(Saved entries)
■ ■ ■ ■ ■

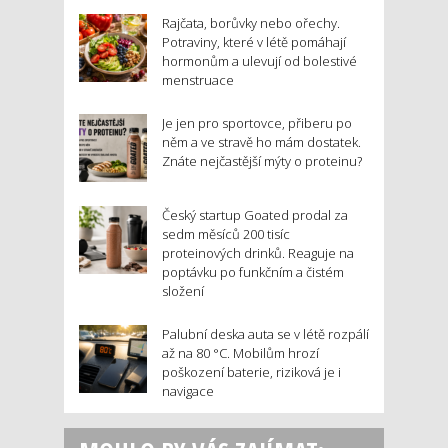
Rajčata, borůvky nebo ořechy.
Potraviny, které v létě pomáhají
hormonům a ulevují od bolestivé
menstruace
Je jen pro sportovce, přiberu po
něm a ve stravě ho mám dostatek.
Znáte nejčastější mýty o proteinu?
Český startup Goated prodal za
sedm měsíců 200 tisíc
proteinových drinků. Reaguje na
poptávku po funkčním a čistém
složení
Palubní deska auta se v létě rozpálí
až na 80 °C. Mobilům hrozí
poškození baterie, riziková je i
navigace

■ ■ ■ ■ ■

● **TASK INSTRUCTIONS**
Output nothing but the lines from the one with "proteinových drinků. Reaguje na" through the last line above, each exactly as it stands.

● **FINAL ANSWER**
proteinových drinků. Reaguje na
poptávku po funkčním a čistém
složení
Palubní deska auta se v létě rozpálí
až na 80 °C. Mobilům hrozí
poškození baterie, riziková je i
navigace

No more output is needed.